Long time lurker here, but first time poster at rootz.

I was looking forward to using the ICS stock music player, but for some reason the latest google music player does not work well with my bluetooth stereo. I cannot pause music via the controls, i can only play. It also does not support avrcp 1.3/1.4, which is strange since google music from the market DID on my droid x.

I have tried getting poweramp, but i have had my phone restart 3 times since installing it and have now uninstalled it.

I tried downloading winamp, but with the bluetooth controls enabled in the app, the stock music player overrides it and and it seems like winamp needs to be updated for ICS.

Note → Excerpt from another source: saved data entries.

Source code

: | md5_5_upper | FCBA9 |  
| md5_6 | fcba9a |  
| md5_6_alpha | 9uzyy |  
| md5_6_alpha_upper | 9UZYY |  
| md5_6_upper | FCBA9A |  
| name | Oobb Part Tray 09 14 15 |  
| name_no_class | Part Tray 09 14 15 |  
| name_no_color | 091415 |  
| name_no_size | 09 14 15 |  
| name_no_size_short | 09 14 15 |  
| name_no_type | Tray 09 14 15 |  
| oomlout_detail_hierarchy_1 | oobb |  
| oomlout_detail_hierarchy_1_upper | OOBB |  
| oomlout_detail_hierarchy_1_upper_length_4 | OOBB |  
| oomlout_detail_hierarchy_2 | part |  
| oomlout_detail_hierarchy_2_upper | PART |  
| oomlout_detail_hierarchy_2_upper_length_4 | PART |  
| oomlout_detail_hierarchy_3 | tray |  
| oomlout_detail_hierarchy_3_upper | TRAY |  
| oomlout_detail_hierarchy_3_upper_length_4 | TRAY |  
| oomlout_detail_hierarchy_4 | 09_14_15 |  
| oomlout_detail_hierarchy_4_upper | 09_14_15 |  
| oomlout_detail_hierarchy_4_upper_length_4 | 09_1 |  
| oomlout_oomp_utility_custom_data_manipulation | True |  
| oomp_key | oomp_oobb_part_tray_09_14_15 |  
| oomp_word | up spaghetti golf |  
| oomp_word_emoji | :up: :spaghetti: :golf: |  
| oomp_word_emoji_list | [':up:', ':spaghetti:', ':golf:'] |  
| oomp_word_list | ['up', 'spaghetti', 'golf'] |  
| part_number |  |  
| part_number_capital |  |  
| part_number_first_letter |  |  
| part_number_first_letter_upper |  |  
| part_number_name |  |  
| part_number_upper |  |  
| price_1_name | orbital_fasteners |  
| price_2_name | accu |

Playerpro's settings do not work in ICS and I cannot even get to the menu to enable music controls.

Does anyone have a solution for this? It is strange, as I thought google would have sorted this out by now.


----------



## androidphan88 (Jun 15, 2011)

I assume you are trying to use the controls on your music player not the phone itself? if so which one is it?


----------



## guod (Dec 21, 2011)

androidphan88 said:


> I assume you are trying to use the controls on your music player not the phone itself? if so which one is it?


yeah, i am trying to use the controls on my car's head unit. With my thunderbold, droid x, bionic and droid I was always good to go with any of the music apps. I a little sad to see ICS is not working well in this regard. I know it is a very niche feature, but it is a big deal, at least for me.


----------



## Blunderbuss (Aug 24, 2011)

I use DoubleTwist, but I have no idea if it will help you here- give it a shot?


----------